TEXT TO READ:

One question which arises in drafting these ‘self-executing’ provisions, is whether crystallisation should be expressed to occur upon the ‘attempt’ to charge or transfer the relevant assets (for example in (a) to (d) above)? Such a provision was upheld in the New Zealand case of Re Manurewa Transport Limited.[90] This would seem in theory the only way to ensure that the transferred property does not pass to a third party out of the control of the fund of charged assets before crystallisation takes place.[91]

The decision of the full court in the Fire Nymph case[92] also has some conceptual problems. The crystallising event in that case was a dealing by the chargor with the charged property ‘other than in the ordinary course of its ordinary business’ not as an ‘attempt’ to do so. Yet the court held that although the charge could not become fixed retrospectively (as held at first instance), it could fix simultaneously.

This takes no account of the scintilla temporis[93] doctrine according to which the property in the heating units would have passed immediately after the transfer (i.e., after the crystallising event), by which time the chargor had no property in the heating units to which the charge could attach. It remains to be seen how this question will be dealt when it is further considered directly by the courts. A provision should be made for automatic crystallisation with intervention by the giving of a notice by the chargee to allow the flexibility to act in unforseen circumstances.[94]

One further drafting technique currently adopted is to make provision for de-crystallisation[95] (and subsequent re-crystallisation) of particular assets by the giving of a further notice by the chargee so that the charge ‘floats’ once more with respect to those assets.

The use of this device could have some undesirable consequences for the chargee for example, there may be a resultant discharging of a guarantee or receivers could be personally liable (although they will in practice be indemnified by the chargee) for failing to deal with the assets on the basis of the earlier crystallisation.

Stored data
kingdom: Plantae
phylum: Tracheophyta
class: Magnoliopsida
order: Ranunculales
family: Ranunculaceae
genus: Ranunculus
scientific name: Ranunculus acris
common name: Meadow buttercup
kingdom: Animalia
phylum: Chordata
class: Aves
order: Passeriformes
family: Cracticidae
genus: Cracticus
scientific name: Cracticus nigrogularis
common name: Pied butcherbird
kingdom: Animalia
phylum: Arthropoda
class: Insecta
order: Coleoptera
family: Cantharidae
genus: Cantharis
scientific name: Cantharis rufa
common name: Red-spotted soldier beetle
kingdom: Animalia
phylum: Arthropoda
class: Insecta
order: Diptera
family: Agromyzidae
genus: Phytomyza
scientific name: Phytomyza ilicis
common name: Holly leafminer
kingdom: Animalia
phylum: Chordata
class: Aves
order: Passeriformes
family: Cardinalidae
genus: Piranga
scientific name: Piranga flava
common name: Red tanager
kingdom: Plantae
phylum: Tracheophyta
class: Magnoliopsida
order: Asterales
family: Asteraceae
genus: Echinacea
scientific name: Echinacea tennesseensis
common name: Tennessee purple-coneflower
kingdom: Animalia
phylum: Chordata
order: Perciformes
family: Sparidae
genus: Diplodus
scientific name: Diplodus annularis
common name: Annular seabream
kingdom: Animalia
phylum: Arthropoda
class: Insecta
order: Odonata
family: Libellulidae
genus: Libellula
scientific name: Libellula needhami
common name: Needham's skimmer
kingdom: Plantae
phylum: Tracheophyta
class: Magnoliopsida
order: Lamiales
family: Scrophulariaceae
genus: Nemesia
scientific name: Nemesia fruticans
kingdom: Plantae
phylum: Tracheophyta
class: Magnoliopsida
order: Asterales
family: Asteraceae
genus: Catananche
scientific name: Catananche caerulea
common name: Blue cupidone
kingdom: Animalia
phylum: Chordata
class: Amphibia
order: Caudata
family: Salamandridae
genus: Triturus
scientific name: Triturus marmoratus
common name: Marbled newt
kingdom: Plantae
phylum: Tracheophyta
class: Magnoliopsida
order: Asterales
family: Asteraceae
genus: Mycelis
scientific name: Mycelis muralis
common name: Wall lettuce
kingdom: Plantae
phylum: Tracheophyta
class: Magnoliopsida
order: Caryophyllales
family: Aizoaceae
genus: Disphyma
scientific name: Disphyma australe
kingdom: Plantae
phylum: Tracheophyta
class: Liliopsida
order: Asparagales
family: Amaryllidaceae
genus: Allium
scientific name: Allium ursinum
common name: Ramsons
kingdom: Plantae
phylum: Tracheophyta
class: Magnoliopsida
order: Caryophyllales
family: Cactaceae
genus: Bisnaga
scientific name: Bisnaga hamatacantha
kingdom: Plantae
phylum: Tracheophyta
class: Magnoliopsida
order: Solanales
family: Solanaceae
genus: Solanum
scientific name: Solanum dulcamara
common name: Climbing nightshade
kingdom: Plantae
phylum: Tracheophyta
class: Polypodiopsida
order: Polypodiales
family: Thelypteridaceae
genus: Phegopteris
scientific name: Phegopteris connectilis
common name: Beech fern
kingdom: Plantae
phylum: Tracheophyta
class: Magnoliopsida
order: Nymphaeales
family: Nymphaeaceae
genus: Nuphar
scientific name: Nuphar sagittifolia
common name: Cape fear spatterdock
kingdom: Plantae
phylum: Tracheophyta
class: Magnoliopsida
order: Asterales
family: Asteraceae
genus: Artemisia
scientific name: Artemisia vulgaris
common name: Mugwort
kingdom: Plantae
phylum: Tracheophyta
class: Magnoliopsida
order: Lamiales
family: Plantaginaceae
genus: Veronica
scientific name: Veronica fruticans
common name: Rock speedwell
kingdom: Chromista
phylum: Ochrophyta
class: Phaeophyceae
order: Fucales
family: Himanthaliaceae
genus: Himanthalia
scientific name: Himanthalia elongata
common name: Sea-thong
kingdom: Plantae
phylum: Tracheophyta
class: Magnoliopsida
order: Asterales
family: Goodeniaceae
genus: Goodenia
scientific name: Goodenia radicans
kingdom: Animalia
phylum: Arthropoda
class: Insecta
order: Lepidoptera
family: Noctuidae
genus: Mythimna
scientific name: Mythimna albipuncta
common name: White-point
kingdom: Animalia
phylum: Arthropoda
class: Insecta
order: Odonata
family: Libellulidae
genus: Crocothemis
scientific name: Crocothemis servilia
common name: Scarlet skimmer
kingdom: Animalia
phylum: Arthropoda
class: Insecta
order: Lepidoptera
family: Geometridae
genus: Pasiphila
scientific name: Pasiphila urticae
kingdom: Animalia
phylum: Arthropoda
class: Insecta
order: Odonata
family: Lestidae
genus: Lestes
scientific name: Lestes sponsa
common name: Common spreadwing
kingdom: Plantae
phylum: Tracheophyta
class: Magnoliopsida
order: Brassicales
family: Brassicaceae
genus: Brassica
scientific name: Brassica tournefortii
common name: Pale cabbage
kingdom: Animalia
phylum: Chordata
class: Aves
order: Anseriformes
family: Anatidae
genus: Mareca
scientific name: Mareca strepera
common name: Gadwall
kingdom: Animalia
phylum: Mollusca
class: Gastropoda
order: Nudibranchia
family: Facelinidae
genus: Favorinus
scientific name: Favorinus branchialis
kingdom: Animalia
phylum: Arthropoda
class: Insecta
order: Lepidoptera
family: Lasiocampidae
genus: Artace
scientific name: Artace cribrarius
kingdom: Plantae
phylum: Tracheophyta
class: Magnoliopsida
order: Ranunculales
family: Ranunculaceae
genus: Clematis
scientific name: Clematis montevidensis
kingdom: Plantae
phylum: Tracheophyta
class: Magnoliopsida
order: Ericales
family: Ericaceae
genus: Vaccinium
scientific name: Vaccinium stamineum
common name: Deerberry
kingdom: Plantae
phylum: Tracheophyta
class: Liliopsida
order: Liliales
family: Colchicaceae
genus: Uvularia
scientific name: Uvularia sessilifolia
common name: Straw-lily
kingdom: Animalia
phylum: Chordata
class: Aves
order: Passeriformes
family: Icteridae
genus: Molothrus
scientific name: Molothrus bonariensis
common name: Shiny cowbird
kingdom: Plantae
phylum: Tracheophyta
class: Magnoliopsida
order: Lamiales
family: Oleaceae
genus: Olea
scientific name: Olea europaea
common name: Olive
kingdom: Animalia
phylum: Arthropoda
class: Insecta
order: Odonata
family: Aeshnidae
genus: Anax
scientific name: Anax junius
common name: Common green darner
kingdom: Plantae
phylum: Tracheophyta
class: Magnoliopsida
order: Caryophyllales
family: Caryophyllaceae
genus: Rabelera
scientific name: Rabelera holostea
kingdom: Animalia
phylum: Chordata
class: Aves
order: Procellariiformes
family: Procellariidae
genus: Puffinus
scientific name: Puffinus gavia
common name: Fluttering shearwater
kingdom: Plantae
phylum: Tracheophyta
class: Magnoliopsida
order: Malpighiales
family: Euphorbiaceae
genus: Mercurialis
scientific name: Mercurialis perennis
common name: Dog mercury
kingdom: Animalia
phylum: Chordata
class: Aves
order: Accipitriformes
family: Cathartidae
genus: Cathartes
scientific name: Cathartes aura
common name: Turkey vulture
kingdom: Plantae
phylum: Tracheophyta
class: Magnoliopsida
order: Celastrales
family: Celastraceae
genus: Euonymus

WRITTEN TASKS:
• 1. State whether each statement agrees with the passage on the crystallisation of charges, answering yes or no and quoting the deciding words of the passage. (a) A provision for crystallisation upon an attempt to charge or transfer assets was upheld in a New Zealand case. (b) In the Fire Nymph case, the full court held that the charge could become fixed retrospectively. (c) Receivers who fail to deal with the assets on the basis of the earlier crystallisation will in practice be indemnified by the chargee.
• 2. Repeat word for word the portion of the passage on the crystallisation of charges between "One further drafting" and "to those assets.", inclusive.

TASK SOLUTIONS:
• 1.
(a) Yes: "Such a provision was upheld in the New Zealand case of Re Manurewa Transport Limited."
(b) No: "although the charge could not become fixed retrospectively (as held at first instance), it could fix simultaneously."
(c) Yes: "although they will in practice be indemnified by the chargee"

• 2.
One further drafting technique currently adopted is to make provision for de-crystallisation[95] (and subsequent re-crystallisation) of particular assets by the giving of a further notice by the chargee so that the charge ‘floats’ once more with respect to those assets.